Sebastian Pokutta's Blog

First benchmark results for the new (and still unreleased) solver of Gurobi (the new company of Gu, Rothberg, and Bixby) have been published yesterday by Hans Mittelmann and compared to CPLEX 11.2. The results look pretty decent and it looks like the gurobi code is very much comparable to the one of CPLEX in terms of performance.

From the Intechne Blog >>Less is more<<:

• Gurobi solves MIPs faster on single-processor machines: It beats or equals CPLEX’s performance 55% of the time. (A third solver – MOSEK – is also compared. It wins or ties for first 5% of the time.)
• Gurobi parallelizes robustly: Having used it in a number of projects over the years, I can attest that CPLEX’s parallel branch and bound is a very solid piece of code. In this one-on-one comparison on a 4-processor machine, Gurobi wins or ties CPLEX 58% of the time.
• Aggregate solution times are less on Gurobi: Considering only problems on which at least one integer solution was found, on a single-CPU system Gurobi runs through the test-set in 25% less time than CPLEX, as measured using the geometric mean of times. On 4-CPU systems, the improvement is still considerable – 15%.
• Gurobi is good at finding integer feasible solutions: CPLEX fails to identify a single integer feasible solution on 2 instances in either mode.

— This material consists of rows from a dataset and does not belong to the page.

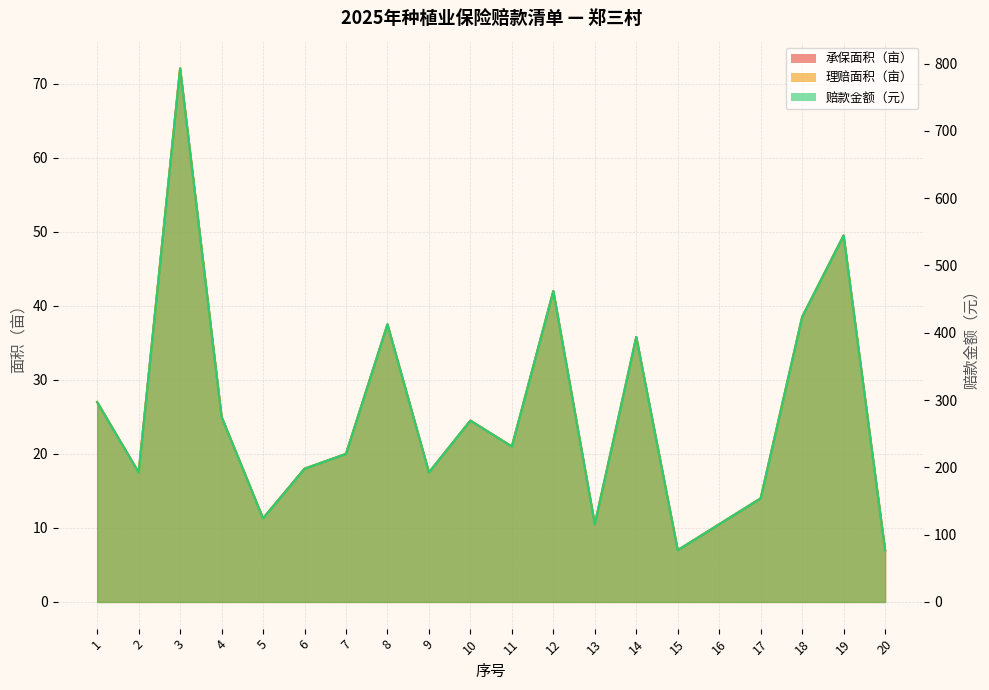

Is it true that 理赔面积（亩） equals 25.0 at 4?

True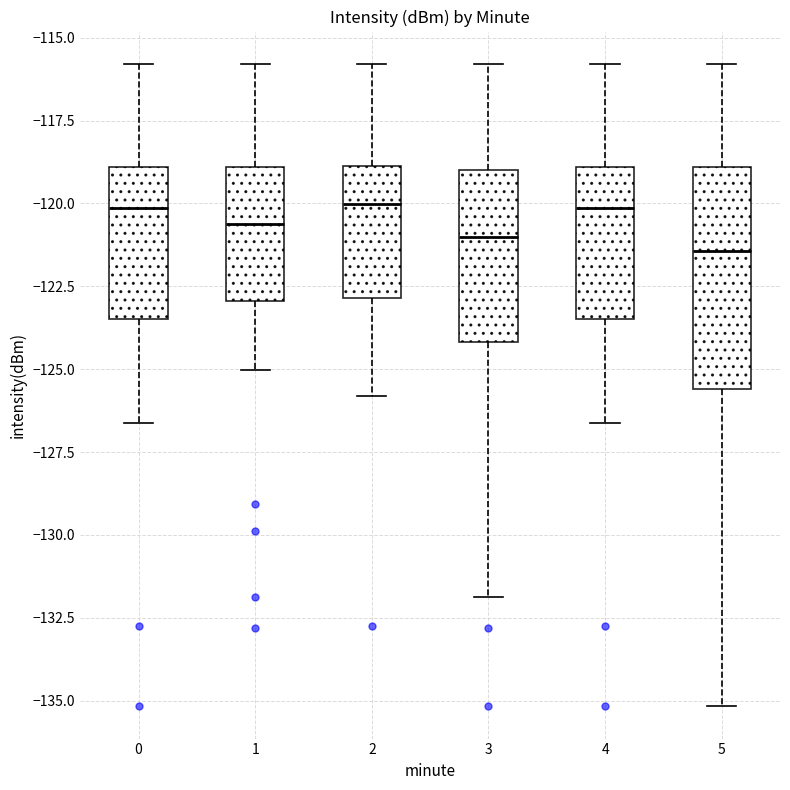

Which box is the tallest, from its lower edge to its upper edge?

5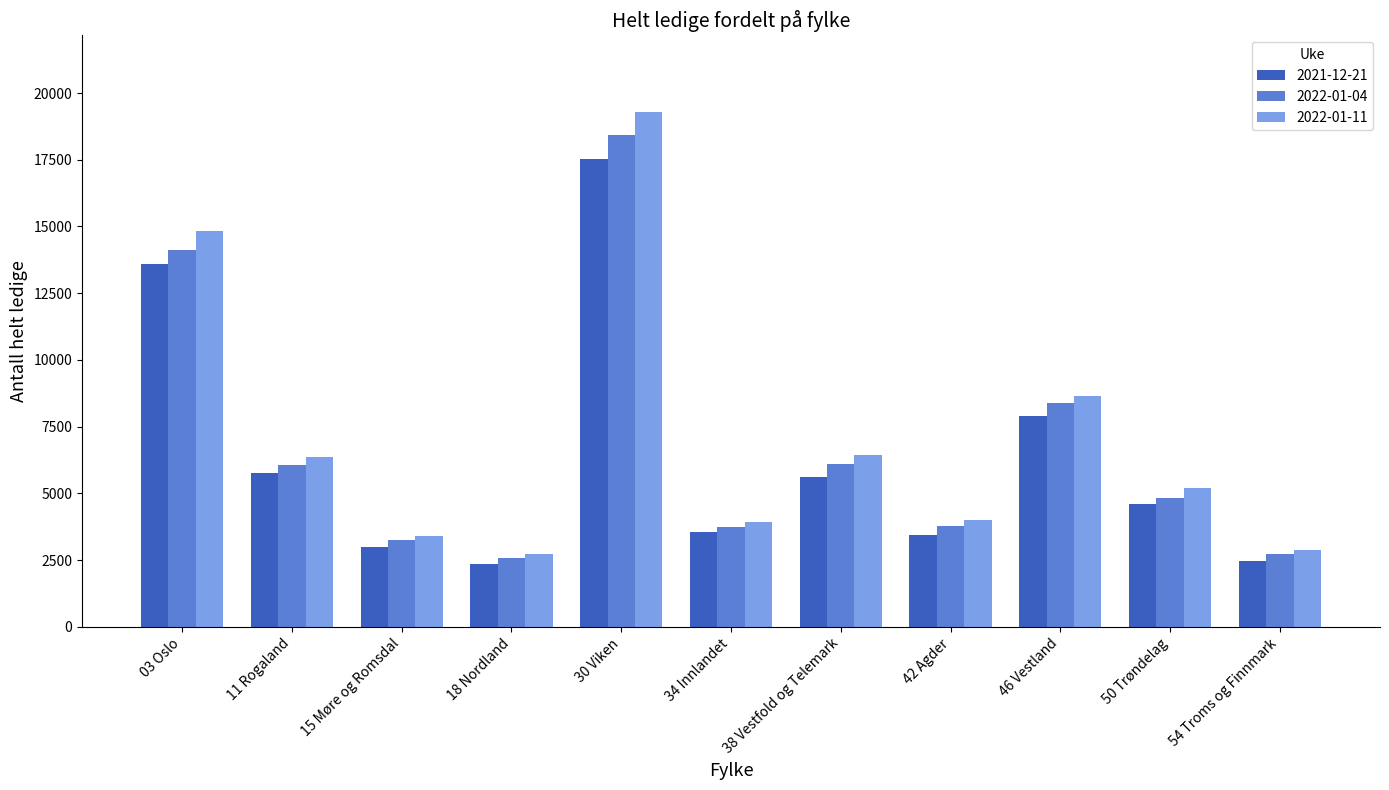

What is the lowest value of the 2022-01-11 series?

2730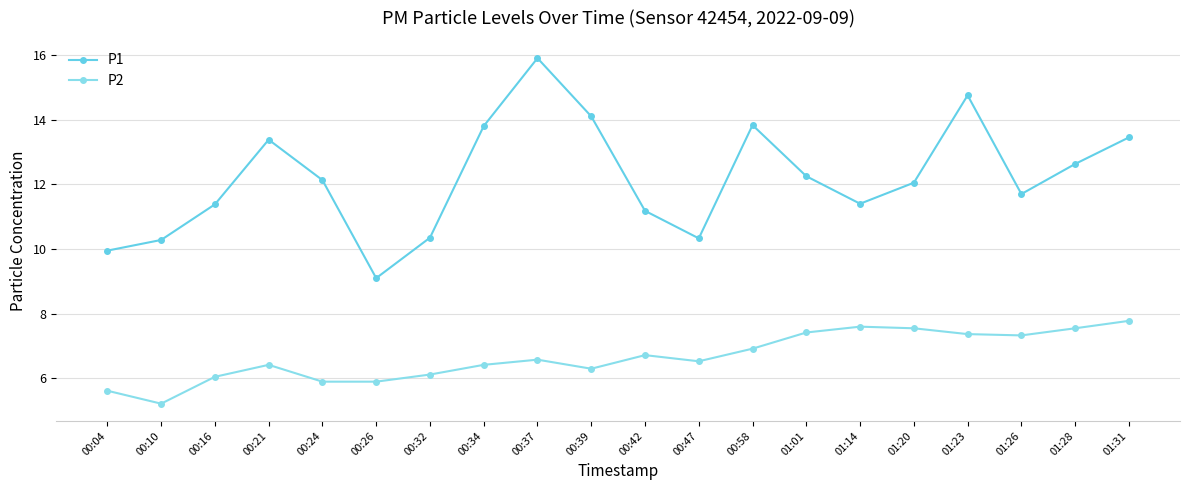

The P2 series shows 7.3 at 01:26. True or false?

True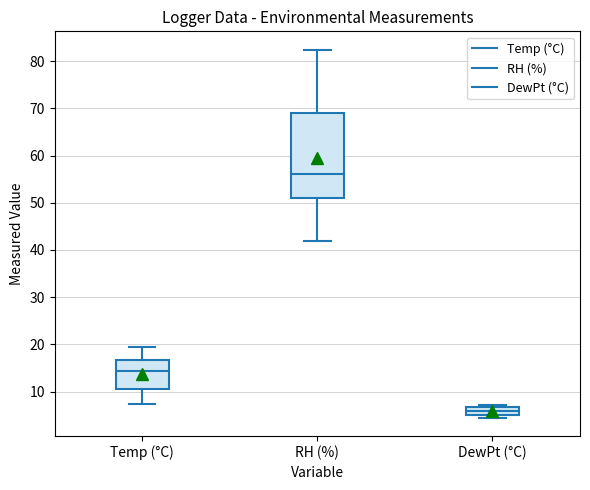

Reading left to right, read every box against the y-axis: the position of its median line, the range the box covers, and the ends of its whiskers. The values are not printed on the chart, so give them approximately, as read against the axis.

Temp (°C): median 14, box 11 to 17, whiskers 7 to 19
RH (%): median 56, box 51 to 69, whiskers 42 to 82
DewPt (°C): median 6, box 5 to 7, whiskers 5 (just below the box's lower edge) to 7 (just above the box's upper edge)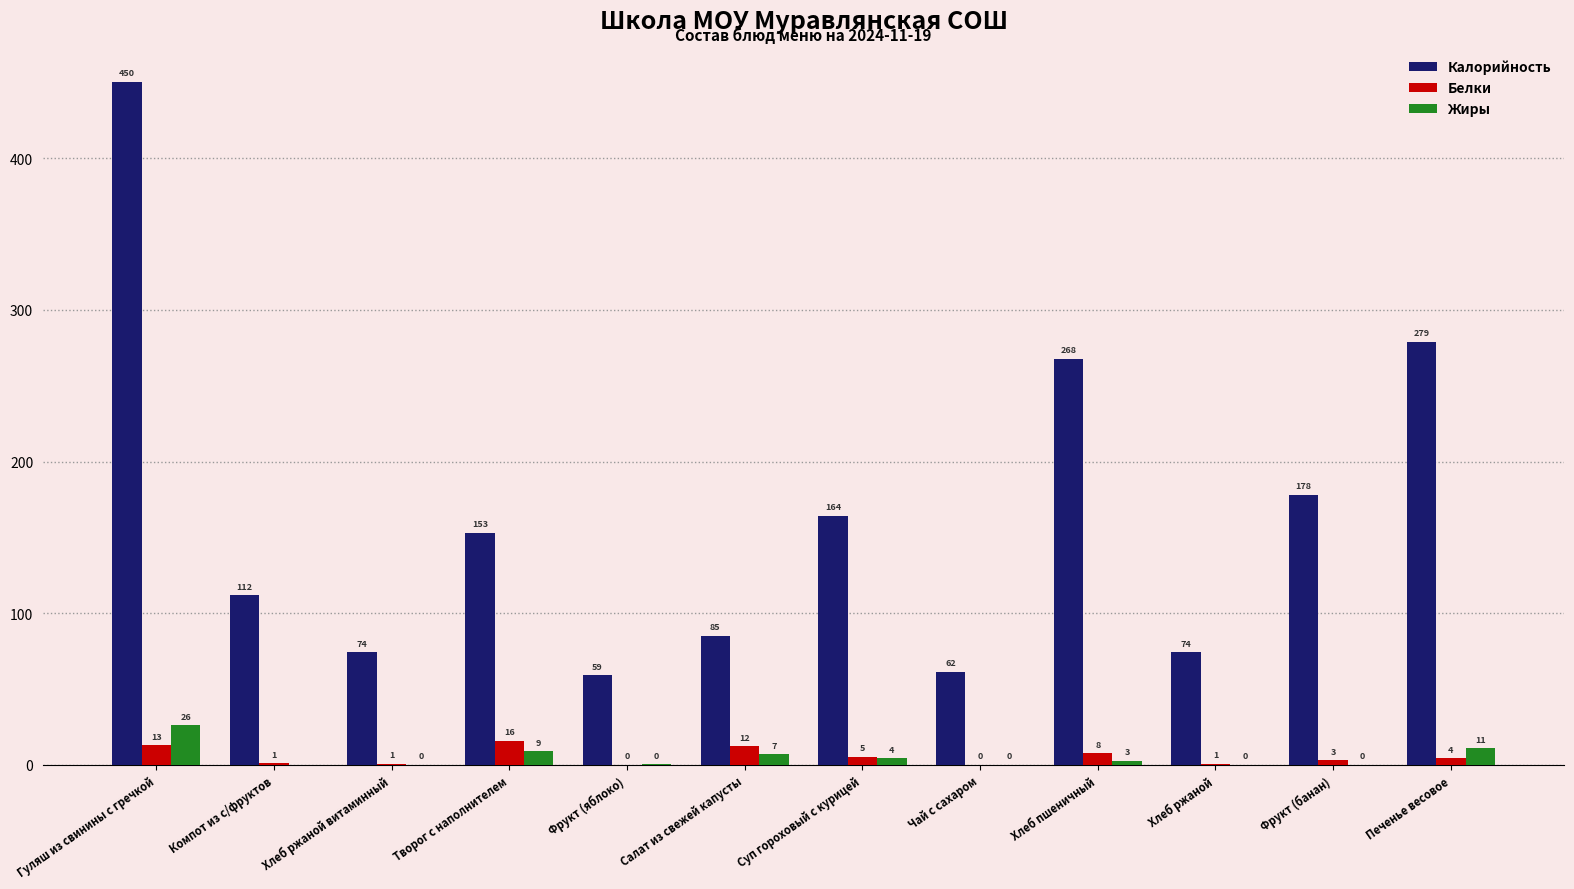

Which series changed the most between Фрукт (банан) and Печенье весовое?

Калорийность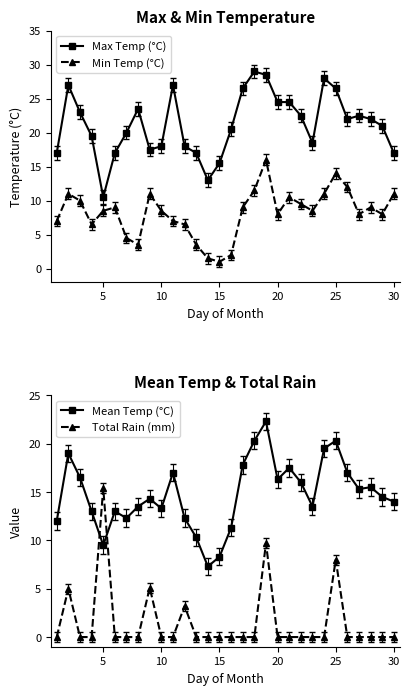

How many values in the Total Rain (mm) series exceed 0?

6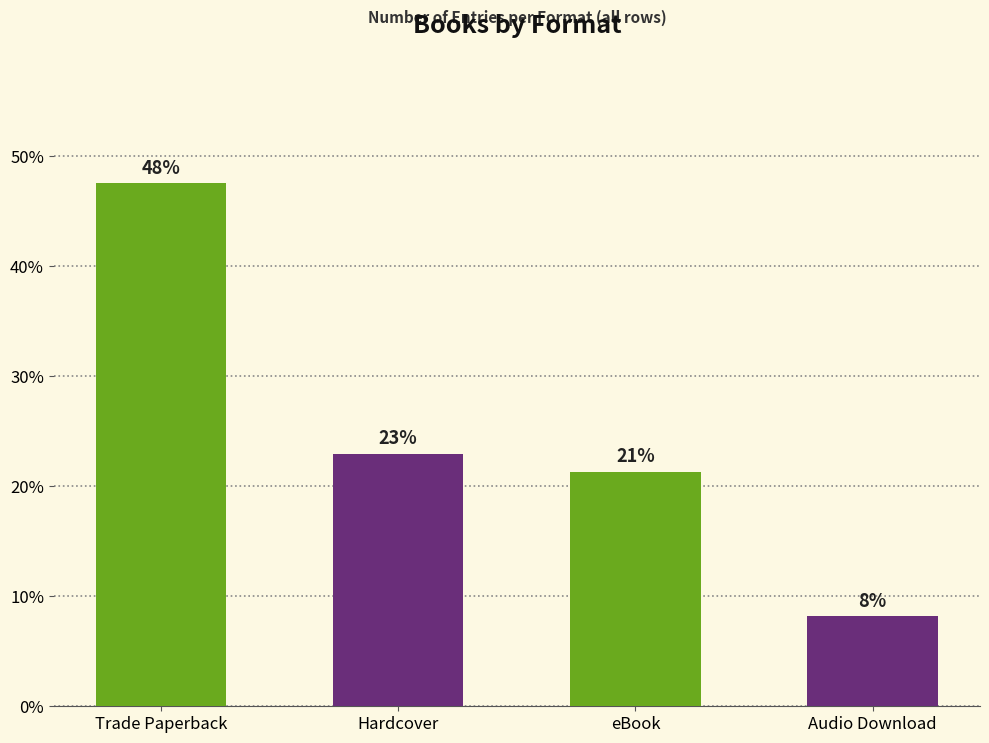

Count the values in the range 0 to 1.

4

Gurobi fails on one instance in single-threaded mode. It finds at least one integer solution on all test-set problems when using four processors.
• CPLEX takes better advantage of parallelization: CPLEX’s speed-up in going from one to four processors is 40%, whereas Gurobi only manages 30%.

Also check out the post on Michael Trick’s Blog.

UPDATE: A trial version of the Gurobi solver is available on http://www.solver.com/gurobi. For details, see the comment of Daniel H. Fylstra in the comment section of this post.

UPDATE 05/20/2009: The standalone version of Gurobi is available now. (see also here)

Did you ever wonder how much merchants are charged when you use your credit card? The website True Cost of Credit provides you with these numbers for major credit card providers – the numbers are for the US though. Given that the fees are not insignificant (somewhere between 2-4% in most cases and can go as high as 18% for e.g. gums) one could easily imagine that these fees eat up a lot of the profit margin or in turn are at least partially passed on to the customer.

I just found the Mendeley service online. They offer a software for free to manage your research library including nifty features such as automatic meta data extraction and much more. I am going to check it out and let you know what I think about it. Let’s see if this sofware can reduce the hassle of not knowing where exactly *that* paper is. Stay tuned!

I am going to Zaragoza, Spain to talk about “Computational methods in Production Planning and Logistics” at the MIT-ZARAGOZA Speaker Series this Wednesday (Jan, 28th).

Abstract:

The impact of modern computational methods from operations research, analytics, and computer algebra when solving supply chain management, logistics, and planning problems has been enormous. Many supply chains could hardly be operated without the support of sophisticated, computerized optimization and planning engines nowadays.

I would like to present two special production and planning problems which have been successfully solved with computational methods. The first one is a stowage optimization problem for inland vessels which has been tackled with integer programming. The challenge for the transportation of inland vessels on auxiliary routes comprises low bridge heights and reduced water depths. In order to ensure save passage of bridges of critical heights load masters are forced to load the vessels with a reduced number of containers in order to reduce the ship’s maximal height over waterline which effectively reduces the ship capacity. We present a solution to calculate optimal stowage plan that restores the ship’s full capacity. The second problem is a production problem from the oil industry that has been addressed with methods from computer algebra. The available data that describes the oil production process is noisy and of low quality. Nonetheless, understanding the subsurface fluid dynamics that guide the production process is essential for optimizing production and keeping the field in a healthy state. The presented solution concept starts solely from noisy measured data and returns a (polynomial) model that approximates the production process. The derived models can be used for monitoring and control purposes in a second step.